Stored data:
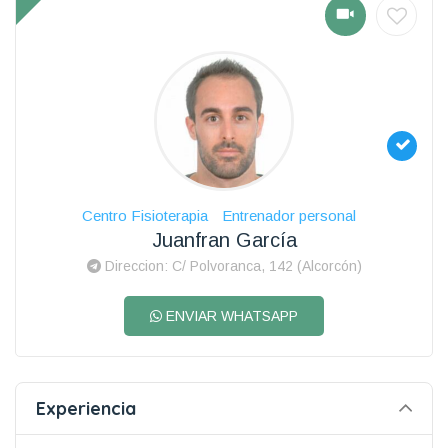
Centro Fisioterapia
Entrenador personal
Juanfran García
Direccion: C/ Polvoranca, 142 (Alcorcón)
ENVIAR WHATSAPP
Experiencia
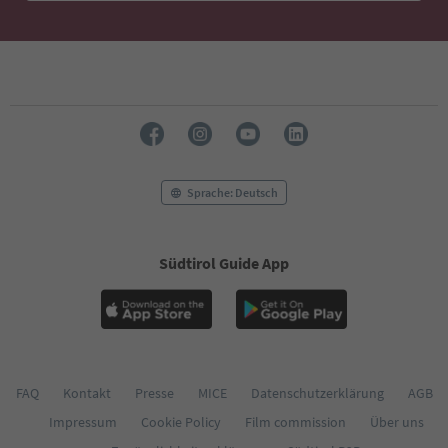
49
50
51
52
53
54
55
56
57
58
Sprache: Deutsch
59
60
61
Südtirol Guide App
62
63
64
65
66
67
68
FAQ
Kontakt
Presse
MICE
Datenschutzerklärung
AGB
69
Impressum
Cookie Policy
Film commission
Über uns
70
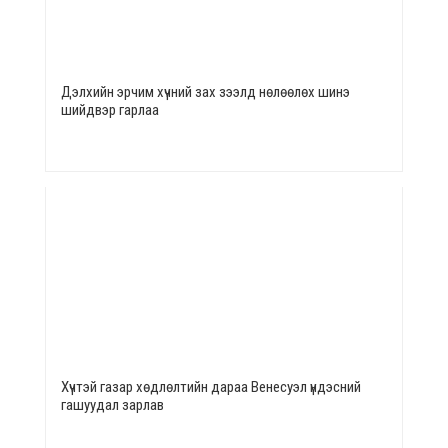
Дэлхийн эрчим хүчний зах зээлд нөлөөлөх шинэ
шийдвэр гарлаа
Хүчтэй газар хөдлөлтийн дараа Венесуэл үндэсний
гашуудал зарлав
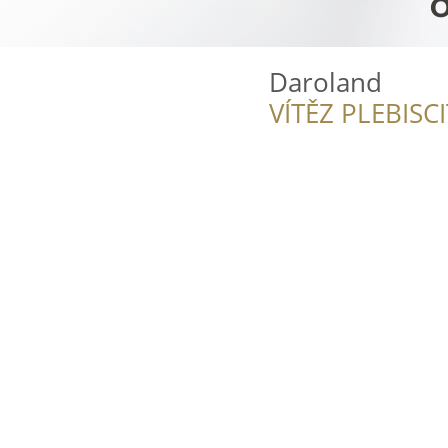
Daroland
VÍTĚZ PLEBISC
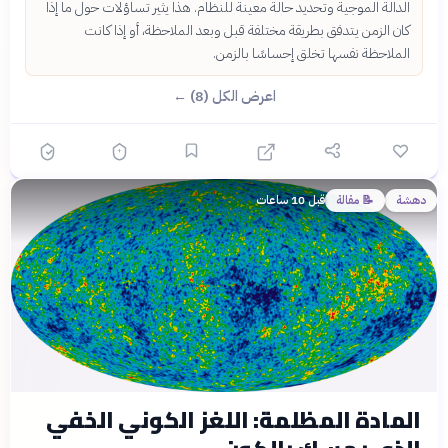
الدالة الموجية وتحديد حالة معينة للنظام. هذا يثير تساؤلات حول ما إذا
كان الزمن يتدفق بطريقة مختلفة قبل وبعد الملاحظة، أو إذا كانت
الملاحظة نفسها تخلق إحساسًا بالزمن.
اعرض الكل (8) ←
دهشة
📝 مقالة
قبل 10 ساعات
المادة المظلمة: اللغز الكوني الخفي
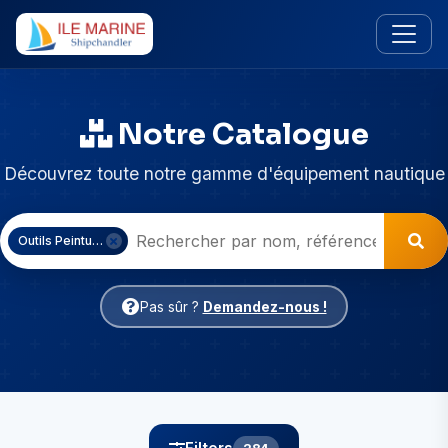
Notre Catalogue
Découvrez toute notre gamme d'équipement nautique
Outils Peinture & Résine
Pas sûr ?
Demandez-nous !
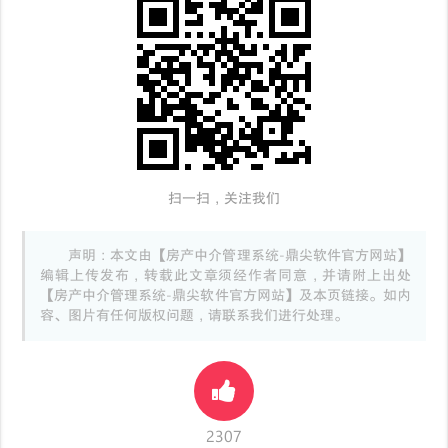
扫一扫，关注我们
声明：本文由【房产中介管理系统-鼎尖软件官方网站】
编辑上传发布，转载此文章须经作者同意，并请附上出处
【房产中介管理系统-鼎尖软件官方网站】及本页链接。如内
容、图片有任何版权问题，请联系我们进行处理。
2307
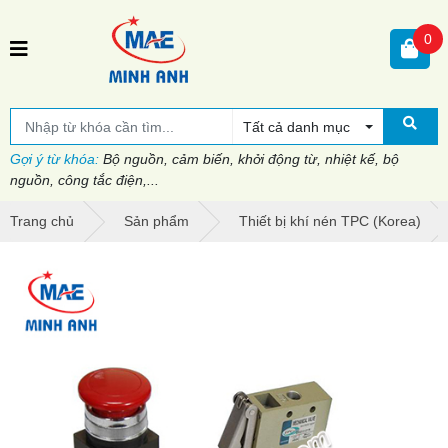
0
Tất cả danh mục
Gợi ý từ khóa:
Bộ nguồn, cảm biến, khởi động từ, nhiệt kế, bộ
nguồn, công tắc điện,...
Trang chủ
Sản phẩm
Thiết bị khí nén TPC (Korea)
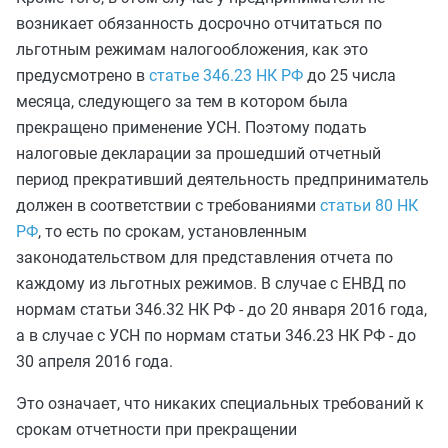
возникает обязанность досрочно отчитаться по
льготным режимам налогообложения, как это
предусмотрено в
статье 346.23 НК РФ
до 25 числа
месяца, следующего за тем в котором была
прекращено применение УСН. Поэтому подать
налоговые декларации за прошедший отчетный
период прекративший деятельность предприниматель
должен в соответствии с требованиями
статьи 80 НК
РФ
, то есть по срокам, установленным
законодательством для представления отчета по
каждому из льготных режимов. В случае с ЕНВД по
нормам статьи 346.32 НК РФ - до 20 января 2016 года,
а в случае с УСН по нормам статьи 346.23 НК РФ - до
30 апреля 2016 года.
Это означает, что никаких специальных требований к
срокам отчетности при прекращении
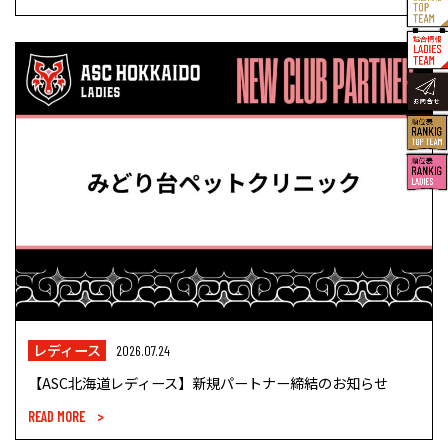
レディース
2026.07.24
【ASC北海道レディース】新規パートナー締結のお知らせ
READ MORE >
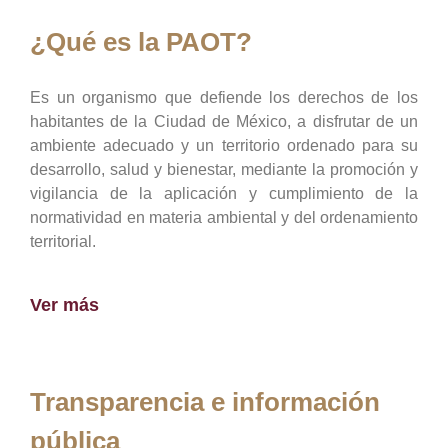
¿Qué es la PAOT?
Es un organismo que defiende los derechos de los
habitantes de la Ciudad de México, a disfrutar de un
ambiente adecuado y un territorio ordenado para su
desarrollo, salud y bienestar, mediante la promoción y
vigilancia de la aplicación y cumplimiento de la
normatividad en materia ambiental y del ordenamiento
territorial.
Ver más
Transparencia e información
pública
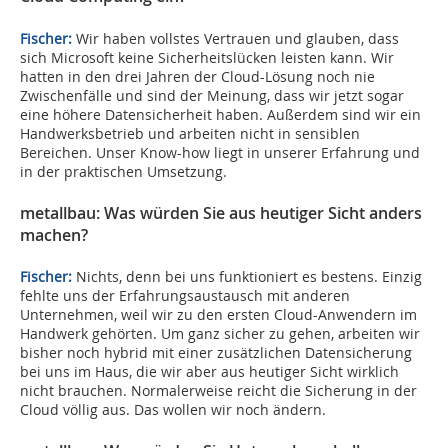
Fischer:
Wir haben vollstes Vertrauen und glauben, dass
sich Microsoft keine Sicherheitslücken leisten kann. Wir
hatten in den drei Jahren der Cloud-Lösung noch nie
Zwischenfälle und sind der Meinung, dass wir jetzt sogar
eine höhere Datensicherheit haben. Außerdem sind wir ein
Handwerksbetrieb und arbeiten nicht in sensiblen
Bereichen. Unser Know-how liegt in unserer Erfahrung und
in der praktischen Umsetzung.
metallbau: Was würden Sie aus heutiger Sicht anders
machen?
Fischer:
Nichts, denn bei uns funktioniert es bestens. Einzig
fehlte uns der Erfahrungsaustausch mit anderen
Unternehmen, weil wir zu den ersten Cloud-Anwendern im
Handwerk gehörten. Um ganz sicher zu gehen, arbeiten wir
bisher noch hybrid mit einer zusätzlichen Datensicherung
bei uns im Haus, die wir aber aus heutiger Sicht wirklich
nicht brauchen. Normalerweise reicht die Sicherung in der
Cloud völlig aus. Das wollen wir noch ändern.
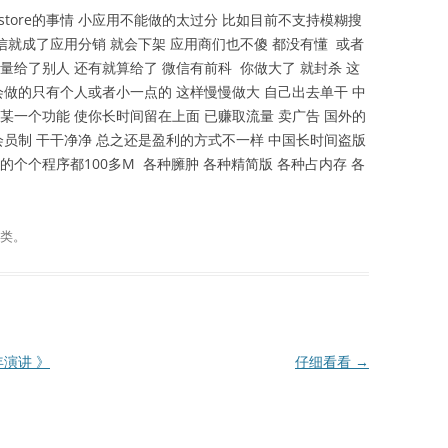
store的事情 小应用不能做的太过分 比如目前不支持模糊搜
样微信就成了应用分销 就会下架 应用商们也不傻 都没有懂 或者
量给了别人 还有就算给了 微信有前科 你做大了 就封杀 这
会做的只有个人或者小一点的 这样慢慢做大 自己出去单干 中
某一个功能 使你长时间留在上面 已赚取流量 卖广告 国外的
会员制 干干净净 总之还是盈利的方式不一样 中国长时间盗版
个个程序都100多M 各种臃肿 各种精简版 各种占内存 各
类。
演讲 》
仔细看看
→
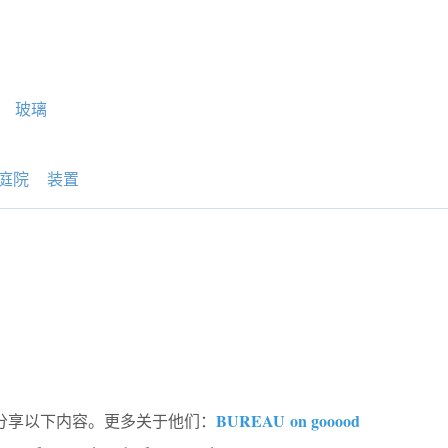
玻璃
庭院
装置
BUREAU on gooood
od分享以下内容。更多关于他们：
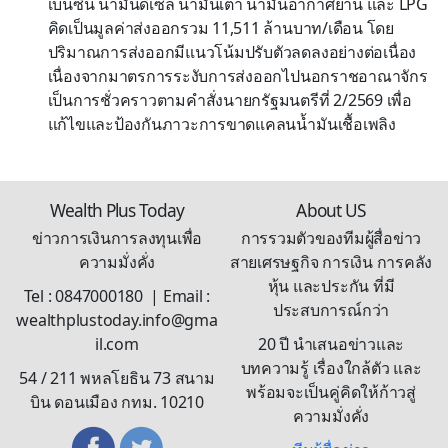
เบนซิน น้ำมันดีเซล น้ำมันเตา น้ำมันอากาศยาน และ LPG
คิดเป็นมูลค่าส่งออกรวม 11,511 ล้านบาท/เดือน โดย
ปริมาณการส่งออกมีแนวโน้มปรับตัวลดลงอย่างต่อเนื่อง
เนื่องจากมาตรการระงับการส่งออกไปนอกราชอาณาจักร
เป็นการชั่วคราวตามคำสั่งนายกรัฐมนตรีที่ 2/2569 เพื่อ
แก้ไขและป้องกันภาวะการขาดแคลนน้ำมันเชื้อเพลิง
Wealth Plus Today
About US
ข่าวการเงินการลงทุนเพื่อ
การรวมตัวของทีมผู้สื่อข่าว
ความมั่งคั่ง
สายเศรษฐกิจ การเงิน การคลัง
หุ้น และประกัน ที่มี
Tel : 0847000180 | Email :
ประสบการณ์กว่า
wealthplustoday.info@gma
il.com
20 ปี นำเสนอข่าวและ
บทความรู้ เรื่องใกล้ตัว และ
54 / 211 พหลโยธิน 73 สนาม
พร้อมจะเป็นคู่คิดให้ก้าวสู่
บิน ดอนเมือง กทม. 10210
ความมั่งคั่ง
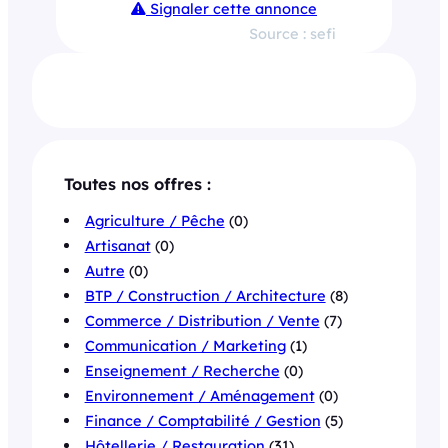
Signaler cette annonce
Source : sefi
Toutes nos offres :
Agriculture / Pêche
(0)
Artisanat
(0)
Autre
(0)
BTP / Construction / Architecture
(8)
Commerce / Distribution / Vente
(7)
Communication / Marketing
(1)
Enseignement / Recherche
(0)
Environnement / Aménagement
(0)
Finance / Comptabilité / Gestion
(5)
Hôtellerie / Restauration
(31)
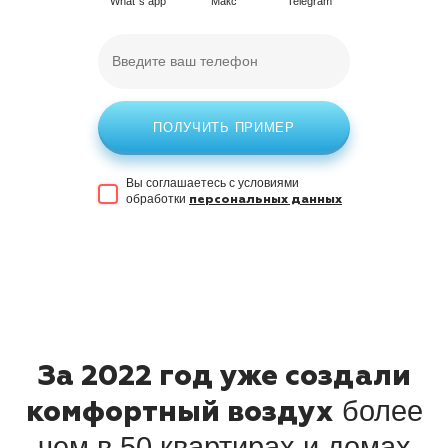
What`s app
Макс
Telegram
ПОЛУЧИТЬ ПРИМЕР
Вы соглашаетесь с условиями
обработки
персональных данных
За 2022 год уже создали
более
комфортный воздух
чем в 50 квартирах и домах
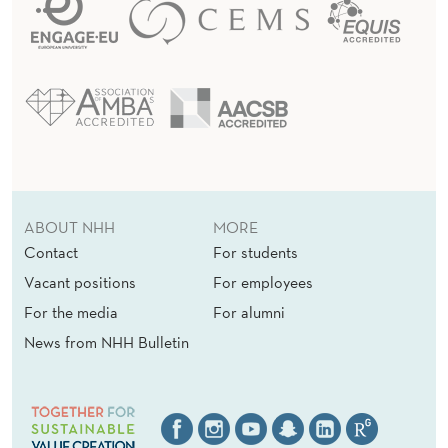
ABOUT NHH
MORE
Contact
For students
Vacant positions
For employees
For the media
For alumni
News from NHH Bulletin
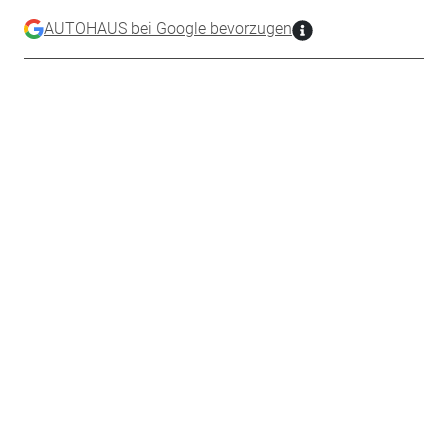
AUTOHAUS bei Google bevorzugen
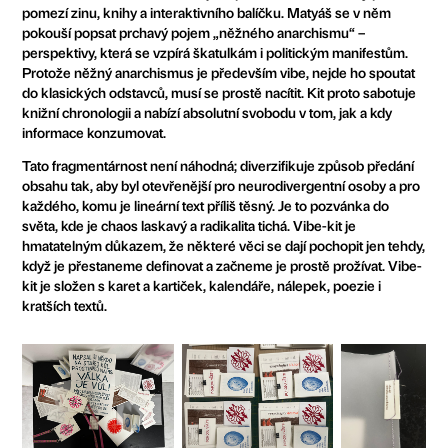
pomezí zinu, knihy a interaktivního balíčku. Matyáš se v něm
pokouší popsat prchavý pojem „něžného anarchismu“ –
perspektivy, která se vzpírá škatulkám i politickým manifestům.
Protože něžný anarchismus je především vibe, nejde ho spoutat
do klasických odstavců, musí se prostě nacítit. Kit proto sabotuje
knižní chronologii a nabízí absolutní svobodu v tom, jak a kdy
informace konzumovat.
Tato fragmentárnost není náhodná; diverzifikuje způsob předání
obsahu tak, aby byl otevřenější pro neurodivergentní osoby a pro
každého, komu je lineární text příliš těsný. Je to pozvánka do
světa, kde je chaos laskavý a radikalita tichá. Vibe-kit je
hmatatelným důkazem, že některé věci se dají pochopit jen tehdy,
když je přestaneme definovat a začneme je prostě prožívat. Vibe-
kit je složen s karet a kartiček, kalendáře, nálepek, poezie i
kratších textů.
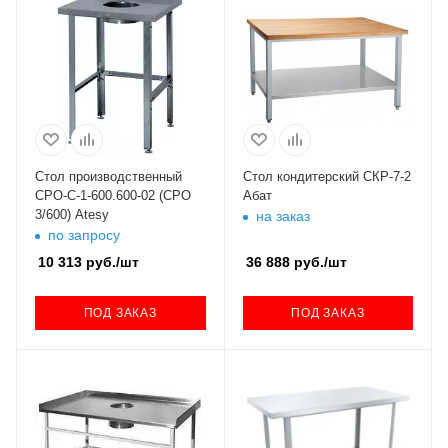
Стол производственный
Стол кондитерский СКР-7-2
СРО-С-1-600.600-02 (СРО
Абат
3/600) Atesy
на заказ
по запросу
10 313
руб.
/шт
36 888
руб.
/шт
ПОД ЗАКАЗ
ПОД ЗАКАЗ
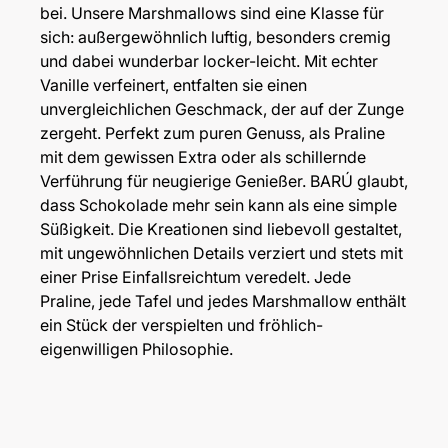
bei. Unsere Marshmallows sind eine Klasse für
sich: außergewöhnlich luftig, besonders cremig
und dabei wunderbar locker-leicht. Mit echter
Vanille verfeinert, entfalten sie einen
unvergleichlichen Geschmack, der auf der Zunge
zergeht. Perfekt zum puren Genuss, als Praline
mit dem gewissen Extra oder als schillernde
Verführung für neugierige Genießer. BARÚ glaubt,
dass Schokolade mehr sein kann als eine simple
Süßigkeit. Die Kreationen sind liebevoll gestaltet,
mit ungewöhnlichen Details verziert und stets mit
einer Prise Einfallsreichtum veredelt. Jede
Praline, jede Tafel und jedes Marshmallow enthält
ein Stück der verspielten und fröhlich-
eigenwilligen Philosophie.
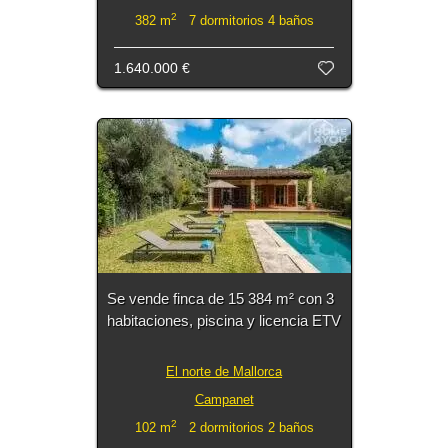
2
382 m
7 dormitorios 4 baños
1.640.000 €
Se vende finca de 15 384 m² con 3
habitaciones, piscina y licencia ETV
El norte de Mallorca
Campanet
2
102 m
2 dormitorios 2 baños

Exercise: All lines from the start of the entries above through the line containing "Thiết bị khí nén TPC (Korea)" must be transcribed exactly, both ends included, and no picture may be copied.

Answer for this exercise:
Centro Fisioterapia
Entrenador personal
Juanfran García
Direccion: C/ Polvoranca, 142 (Alcorcón)
ENVIAR WHATSAPP
Experiencia
49
50
51
52
53
54
55
56
57
58
Sprache: Deutsch
59
60
61
Südtirol Guide App
62
63
64
65
66
67
68
FAQ
Kontakt
Presse
MICE
Datenschutzerklärung
AGB
69
Impressum
Cookie Policy
Film commission
Über uns
70
Дэлхийн эрчим хүчний зах зээлд нөлөөлөх шинэ
шийдвэр гарлаа
Хүчтэй газар хөдлөлтийн дараа Венесуэл үндэсний
гашуудал зарлав
Daroland
VÍTĚZ PLEBISC
الدالة الموجية وتحديد حالة معينة للنظام. هذا يثير تساؤلات حول ما إذا
كان الزمن يتدفق بطريقة مختلفة قبل وبعد الملاحظة، أو إذا كانت
الملاحظة نفسها تخلق إحساسًا بالزمن.
اعرض الكل (8) ←
دهشة
📝 مقالة
قبل 10 ساعات
المادة المظلمة: اللغز الكوني الخفي
Notre Catalogue
Découvrez toute notre gamme d'équipement nautique
Outils Peinture & Résine
Pas sûr ?
Demandez-nous !
扫一扫，关注我们
声明：本文由【房产中介管理系统-鼎尖软件官方网站】
编辑上传发布，转载此文章须经作者同意，并请附上出处
【房产中介管理系统-鼎尖软件官方网站】及本页链接。如内
容、图片有任何版权问题，请联系我们进行处理。
2307
0
Tất cả danh mục
Gợi ý từ khóa:
Bộ nguồn, cảm biến, khởi động từ, nhiệt kế, bộ
nguồn, công tắc điện,...
Trang chủ
Sản phẩm
Thiết bị khí nén TPC (Korea)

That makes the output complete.